Find one possible shortest path in graph with FindShortestPath.

weighGraph = 
  Graph[EdgeList[graph], 
   EdgeWeight -> 
    Table[i -> 
      Quiet[Max[
        Complement @@ 
         SortBy[ToExpression[
             First[StringSplit[#, RegularExpression["\\d+?\\$"]]]] & /@
            List @@ i, -Length[#] &]]], {i, EdgeList[graph]}], 
   EdgeLabels -> Placed["EdgeWeight", 1/4], VertexLabels -> "Name"];
path = FindShortestPath[weighGraph, people, "{}"];
HighlightGraph[graph, Subgraph[weighGraph, path], 
 EdgeLabels -> (Rule @@@ 
    Transpose[{#, 
        Style[ToString[PropertyValue[{weighGraph, #}, EdgeWeight]], 
           Bold, Medium, Darker@Green, 18] & /@ #} &@
      EdgeList@Subgraph[weighGraph, path]]), 
 VertexLabels -> 
  Map[Rule[#, 
     Style[StringReplace[
       First[StringSplit[#, RegularExpression["\\d+?\\$"]]], {"{" -> 
         "", "}" -> ""}], Bold, Medium, Blue, 18]] &, path], 
 GraphHighlightStyle -> "Thick", 
 GraphLayout -> "LayeredDigraphEmbedding"]
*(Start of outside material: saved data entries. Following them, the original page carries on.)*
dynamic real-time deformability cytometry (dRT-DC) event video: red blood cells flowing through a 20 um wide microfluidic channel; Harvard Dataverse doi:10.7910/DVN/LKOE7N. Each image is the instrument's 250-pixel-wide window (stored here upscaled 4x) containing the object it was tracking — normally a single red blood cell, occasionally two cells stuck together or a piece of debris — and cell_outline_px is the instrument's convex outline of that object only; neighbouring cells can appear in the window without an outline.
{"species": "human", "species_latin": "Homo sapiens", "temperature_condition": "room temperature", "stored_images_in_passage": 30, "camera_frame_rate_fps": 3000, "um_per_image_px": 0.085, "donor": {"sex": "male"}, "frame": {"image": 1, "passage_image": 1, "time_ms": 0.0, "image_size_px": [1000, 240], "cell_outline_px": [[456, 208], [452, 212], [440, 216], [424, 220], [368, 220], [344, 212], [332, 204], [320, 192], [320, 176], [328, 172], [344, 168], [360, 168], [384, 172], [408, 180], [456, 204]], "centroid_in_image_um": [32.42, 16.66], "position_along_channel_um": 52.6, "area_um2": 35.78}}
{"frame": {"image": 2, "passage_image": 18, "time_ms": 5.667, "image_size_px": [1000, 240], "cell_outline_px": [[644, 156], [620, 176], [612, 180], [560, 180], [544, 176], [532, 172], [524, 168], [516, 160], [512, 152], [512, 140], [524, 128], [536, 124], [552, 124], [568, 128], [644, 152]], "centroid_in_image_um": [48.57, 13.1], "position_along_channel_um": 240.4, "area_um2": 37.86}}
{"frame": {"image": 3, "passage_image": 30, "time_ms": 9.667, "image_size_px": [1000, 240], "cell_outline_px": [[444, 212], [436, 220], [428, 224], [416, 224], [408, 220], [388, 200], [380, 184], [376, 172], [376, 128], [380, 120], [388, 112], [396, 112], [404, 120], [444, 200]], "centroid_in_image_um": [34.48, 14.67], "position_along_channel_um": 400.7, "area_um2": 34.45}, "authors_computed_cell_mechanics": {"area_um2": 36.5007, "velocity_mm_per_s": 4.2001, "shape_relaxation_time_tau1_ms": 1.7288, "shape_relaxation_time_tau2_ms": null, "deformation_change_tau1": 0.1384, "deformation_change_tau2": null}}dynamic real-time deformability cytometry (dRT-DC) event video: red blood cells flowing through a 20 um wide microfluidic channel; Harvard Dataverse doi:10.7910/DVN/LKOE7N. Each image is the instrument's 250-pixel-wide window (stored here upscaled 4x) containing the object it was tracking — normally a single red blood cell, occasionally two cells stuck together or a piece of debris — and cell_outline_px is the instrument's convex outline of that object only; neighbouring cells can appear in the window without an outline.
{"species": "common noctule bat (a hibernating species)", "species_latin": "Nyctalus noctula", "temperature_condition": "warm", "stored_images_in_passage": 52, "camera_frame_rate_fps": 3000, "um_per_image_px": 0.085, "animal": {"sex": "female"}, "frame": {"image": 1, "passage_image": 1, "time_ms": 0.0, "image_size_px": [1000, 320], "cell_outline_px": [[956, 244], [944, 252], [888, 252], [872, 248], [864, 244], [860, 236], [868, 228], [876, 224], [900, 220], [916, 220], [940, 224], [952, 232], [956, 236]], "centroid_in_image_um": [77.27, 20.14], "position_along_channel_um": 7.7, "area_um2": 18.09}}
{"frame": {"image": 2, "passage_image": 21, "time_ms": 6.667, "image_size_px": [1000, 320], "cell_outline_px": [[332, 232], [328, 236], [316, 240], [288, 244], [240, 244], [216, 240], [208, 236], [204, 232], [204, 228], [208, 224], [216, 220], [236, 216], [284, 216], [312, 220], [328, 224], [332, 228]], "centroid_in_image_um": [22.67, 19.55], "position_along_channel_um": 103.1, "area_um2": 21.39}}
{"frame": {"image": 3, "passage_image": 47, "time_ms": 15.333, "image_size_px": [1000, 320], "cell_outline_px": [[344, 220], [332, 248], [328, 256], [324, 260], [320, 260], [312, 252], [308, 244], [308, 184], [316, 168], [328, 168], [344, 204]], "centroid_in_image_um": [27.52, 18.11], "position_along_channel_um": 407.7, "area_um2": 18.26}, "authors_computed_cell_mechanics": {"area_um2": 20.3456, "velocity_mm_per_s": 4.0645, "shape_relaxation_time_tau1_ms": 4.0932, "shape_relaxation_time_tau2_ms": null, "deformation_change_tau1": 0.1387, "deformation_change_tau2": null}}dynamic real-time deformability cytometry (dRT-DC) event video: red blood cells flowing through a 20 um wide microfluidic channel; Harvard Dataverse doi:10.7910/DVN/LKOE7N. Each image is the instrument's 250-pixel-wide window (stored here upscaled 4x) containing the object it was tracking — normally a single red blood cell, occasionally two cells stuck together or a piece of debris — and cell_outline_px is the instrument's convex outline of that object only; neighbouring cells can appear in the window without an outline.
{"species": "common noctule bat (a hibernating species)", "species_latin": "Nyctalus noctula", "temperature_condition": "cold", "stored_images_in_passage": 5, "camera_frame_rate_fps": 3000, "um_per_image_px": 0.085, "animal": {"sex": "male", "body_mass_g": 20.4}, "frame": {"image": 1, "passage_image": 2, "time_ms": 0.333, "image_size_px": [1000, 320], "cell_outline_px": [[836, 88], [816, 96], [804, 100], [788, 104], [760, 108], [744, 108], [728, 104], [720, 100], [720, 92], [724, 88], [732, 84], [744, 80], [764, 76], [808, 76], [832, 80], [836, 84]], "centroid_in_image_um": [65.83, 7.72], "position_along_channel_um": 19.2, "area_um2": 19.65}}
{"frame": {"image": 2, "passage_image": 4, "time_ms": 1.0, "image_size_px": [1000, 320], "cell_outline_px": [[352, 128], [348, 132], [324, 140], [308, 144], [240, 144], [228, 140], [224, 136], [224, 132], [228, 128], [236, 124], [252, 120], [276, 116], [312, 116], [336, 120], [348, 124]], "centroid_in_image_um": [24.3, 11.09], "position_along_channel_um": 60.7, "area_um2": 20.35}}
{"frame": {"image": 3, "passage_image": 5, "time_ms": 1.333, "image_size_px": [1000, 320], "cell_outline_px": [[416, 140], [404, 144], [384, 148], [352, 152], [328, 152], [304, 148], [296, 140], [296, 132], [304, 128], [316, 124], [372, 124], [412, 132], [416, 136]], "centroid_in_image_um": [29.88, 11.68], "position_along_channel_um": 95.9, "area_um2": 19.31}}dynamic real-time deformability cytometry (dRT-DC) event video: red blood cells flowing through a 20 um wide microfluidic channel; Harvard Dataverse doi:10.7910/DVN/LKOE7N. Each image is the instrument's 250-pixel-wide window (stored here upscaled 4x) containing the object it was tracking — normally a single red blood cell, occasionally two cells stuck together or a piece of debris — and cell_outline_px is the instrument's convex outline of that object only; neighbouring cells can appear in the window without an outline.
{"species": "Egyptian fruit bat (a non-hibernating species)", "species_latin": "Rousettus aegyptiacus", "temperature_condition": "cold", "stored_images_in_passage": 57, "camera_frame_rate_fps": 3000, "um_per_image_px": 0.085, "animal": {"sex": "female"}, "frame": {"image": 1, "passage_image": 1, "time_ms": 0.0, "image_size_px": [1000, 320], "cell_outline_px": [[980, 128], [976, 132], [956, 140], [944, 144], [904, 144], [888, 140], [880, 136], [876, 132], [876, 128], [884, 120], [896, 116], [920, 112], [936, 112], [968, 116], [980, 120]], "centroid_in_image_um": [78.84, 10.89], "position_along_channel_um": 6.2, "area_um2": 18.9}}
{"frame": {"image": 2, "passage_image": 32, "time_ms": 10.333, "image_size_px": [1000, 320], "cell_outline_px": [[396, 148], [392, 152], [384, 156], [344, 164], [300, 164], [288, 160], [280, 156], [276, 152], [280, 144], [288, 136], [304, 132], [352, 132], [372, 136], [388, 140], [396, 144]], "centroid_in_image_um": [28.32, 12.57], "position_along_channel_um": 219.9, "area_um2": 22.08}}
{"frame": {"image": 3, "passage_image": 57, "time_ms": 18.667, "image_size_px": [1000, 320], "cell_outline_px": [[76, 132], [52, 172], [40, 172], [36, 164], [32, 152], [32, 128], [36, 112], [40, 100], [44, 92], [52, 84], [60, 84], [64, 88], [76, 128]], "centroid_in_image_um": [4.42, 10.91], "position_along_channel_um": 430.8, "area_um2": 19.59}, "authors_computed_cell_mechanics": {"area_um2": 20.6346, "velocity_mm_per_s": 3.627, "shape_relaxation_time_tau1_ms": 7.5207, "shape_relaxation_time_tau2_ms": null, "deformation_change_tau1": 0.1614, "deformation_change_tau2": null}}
As you can see,the cost time is $3 + 1 + 12 + 3 + 3 + 1 + 6=29(minute)$.

Find all shortest path.

If we want to find all path,we can use FindPath to do it,and select that path shortest.

allPath = 
  MinimalBy[FindPath[weighGraph, people, "{}", Infinity, All], 
   Total[PropertyValue[{weighGraph, #}, EdgeWeight] & /@ 
      EdgeList@Subgraph[weighGraph, #]] &];
HighlightGraph[graph, Subgraph[weighGraph, #], 
   EdgeLabels -> (Rule @@@ 
      Transpose[{#, 
          Style[ToString[PropertyValue[{weighGraph, #}, EdgeWeight]], 
             Bold, Medium, Darker@Green, 18] & /@ #} &@
        EdgeList@Subgraph[weighGraph, #]]), 
   VertexLabels -> 
    Map[Rule[#, 
       Placed[Style[
         StringReplace[
          First[StringSplit[#, 
            RegularExpression["\\d+?\\$"]]], {"{" -> "", "}" -> ""}], 
         Bold, Medium, Blue, 18], Center]] &, #], 
   GraphHighlightStyle -> "Thick", 
   GraphLayout -> "LayeredDigraphEmbedding", 
   ImageSize -> 320] & /@ allPath

As you can see,all the shortest path is $29(minute)$j,and the green number is time of every step cost.